Based on the foregoing, probably not.   The Court will first separate out the parties’ non-marital assets from those that are “marital”.  In this case, the Home was purchased during the parties’ marriage and is jointly titled (“tenants by the entireties”, or as “Husband and Wife”).   During the marriage, the parties’ earnings (including the Wife’s part-time employment earnings) were applied towards the mortgage, maintenance, repair and improvement of the Property.   Let’s assume arguendo that the Court finds the Property to be a marital asset.  “All real property held by the parties as tenants by the entireties, whether acquired prior to or during the marriage, shall be presumed to be a marital asset.”  Section 61.075(6)(a)2., Florida Statutes.

But, is the Husband entitled to an “unequal distribution” of the Marital Home as a result of his acquiring it with his pre-marital (non-marital) funds?   Once the Court identifies the marital assets and liabilities, including the marital home and the mortgage encumbering it, the starting point is an equal division (50- 50).  However, the Court may award an unequal distribution of a marital asset(s) if justified.  In this case, the Court may consider the Husband’s contribution of non-marital funds towards the acquisition of the Home in determining whether the Husband is entitled to an unequal distribution of that asset.  The burden would be on the Husband to prove his entitlement to an unequal distribution. 

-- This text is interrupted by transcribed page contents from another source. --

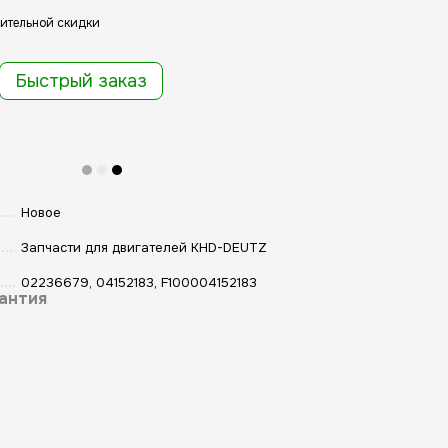
ительной скидки
Быстрый заказ
Новое
Запчасти для двигателей KHD-DEUTZ
02236679, 04152183, F100004152183
антия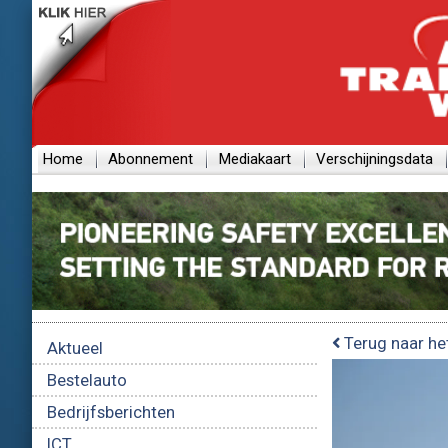
Home
Abonnement
Mediakaart
Verschijningsdata
Terug naar he
Aktueel
Bestelauto
Bedrijfsberichten
ICT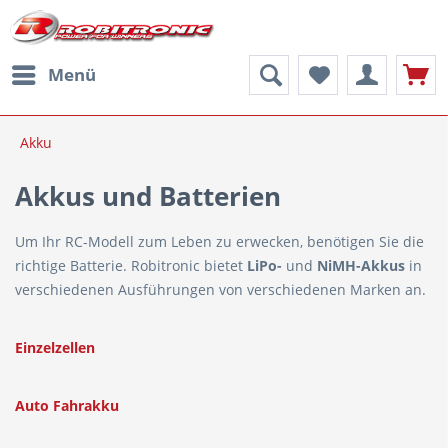
Menü
Akku
Akkus und Batterien
Um Ihr RC-Modell zum Leben zu erwecken, benötigen Sie die
richtige Batterie. Robitronic bietet
LiPo-
und
NiMH-Akkus
in
verschiedenen Ausführungen von verschiedenen Marken an.
Einzelzellen
Auto Fahrakku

Given the facts as stated herein, Florida case law suggests that the Husband will probably not prevail on this argument.   Let’s say the Husband could prove that the purchase of the Home was from a significant contribution of his non-marital funds.   However, the Wife may argue that the Husband’s non-marital funds used towards the purchase of the Home were, in essence, “commingled”, especially in light of the fact that the parties took title to the Property as “Husband and Wife” and, thereafter, both parties contributed to the maintenance and upkeep of the Property.    The Wife may further argue that the Husband’s contribution, as commingled, is untraceable and/ or was a gift from the Husband to the Wife.   Further, even though the mortgage principal was reduced primarily as a result of the Husband’s marital earnings, this does not give him any further legal basis for an unequal distribution.  

One other noteworthy matter.   The parties have two minor children.  Let’s say that the children have lived in the marital home since birth; that the Home is within their school district; and the note/ mortgage payment with taxes and insurance, is “financially feasible” (for example, the monthly mortgage payment including taxes and insurance is relatively affordable and rent for a leased property would be the equivalent cost).   Let’s assume the Husband gets a majority of overnights with the children as part of the parenting plan.  Can the Husband obtain an unequal distribution of the Home in this instance?    A parent may obtain the exclusive use and possession of Home (not ownership) if maintaining the Home as a residence for the children during their minority is desirable and same would otherwise be in their best interests and, further, to do so is “financially feasible”.  Section 61.075(1)(h), Florida Statutes.    The Wife may argue that the Home is the parties’ only significant asset, that it has equity and she is in need of her 1/2 share of the equity to re-establish herself in another residence.   If the Court agrees with the Wife’s position, then the Husband may not be awarded the exclusive use and possession of the Home during the minority of the children (although he may refinance and buy out the Wife’s interest).